### DATA FOR THIS EXERCISE ###

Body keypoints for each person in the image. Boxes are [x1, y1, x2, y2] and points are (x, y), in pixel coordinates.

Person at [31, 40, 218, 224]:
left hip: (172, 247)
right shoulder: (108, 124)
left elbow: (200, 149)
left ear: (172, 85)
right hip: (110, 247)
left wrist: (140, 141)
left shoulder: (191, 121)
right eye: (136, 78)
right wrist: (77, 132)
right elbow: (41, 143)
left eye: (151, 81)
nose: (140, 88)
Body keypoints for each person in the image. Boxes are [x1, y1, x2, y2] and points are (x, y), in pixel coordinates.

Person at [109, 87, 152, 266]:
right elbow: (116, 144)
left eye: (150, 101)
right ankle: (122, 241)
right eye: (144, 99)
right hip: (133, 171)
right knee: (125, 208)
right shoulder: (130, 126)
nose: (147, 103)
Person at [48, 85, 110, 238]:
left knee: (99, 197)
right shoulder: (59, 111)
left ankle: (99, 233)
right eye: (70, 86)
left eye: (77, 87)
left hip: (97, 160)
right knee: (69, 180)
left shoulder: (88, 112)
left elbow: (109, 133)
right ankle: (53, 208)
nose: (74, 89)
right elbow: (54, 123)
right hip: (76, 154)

###
### DATA FOR THIS EXERCISE ###

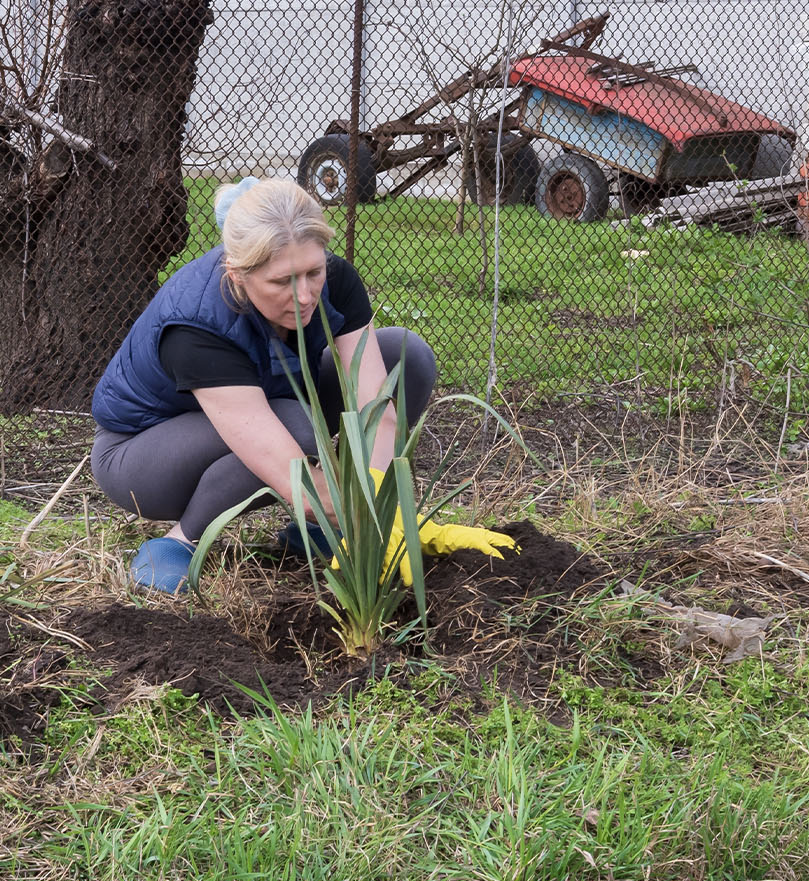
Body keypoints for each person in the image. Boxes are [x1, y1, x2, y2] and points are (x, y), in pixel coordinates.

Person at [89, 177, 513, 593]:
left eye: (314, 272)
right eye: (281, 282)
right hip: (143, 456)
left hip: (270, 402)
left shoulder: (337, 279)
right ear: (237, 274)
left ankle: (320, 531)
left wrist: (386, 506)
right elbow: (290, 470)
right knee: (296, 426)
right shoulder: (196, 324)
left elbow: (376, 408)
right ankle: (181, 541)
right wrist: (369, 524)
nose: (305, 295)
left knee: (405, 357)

###

WHAT THE TASK ASKS:
Starting at the line that has "left eye: (77, 87)" and ending at the line that has "right hip: (76, 154)", please write out the lines above exactly, leaving out all others.

SOLUTION TO THIS PROBLEM:
left eye: (77, 87)
left hip: (97, 160)
right knee: (69, 180)
left shoulder: (88, 112)
left elbow: (109, 133)
right ankle: (53, 208)
nose: (74, 89)
right elbow: (54, 123)
right hip: (76, 154)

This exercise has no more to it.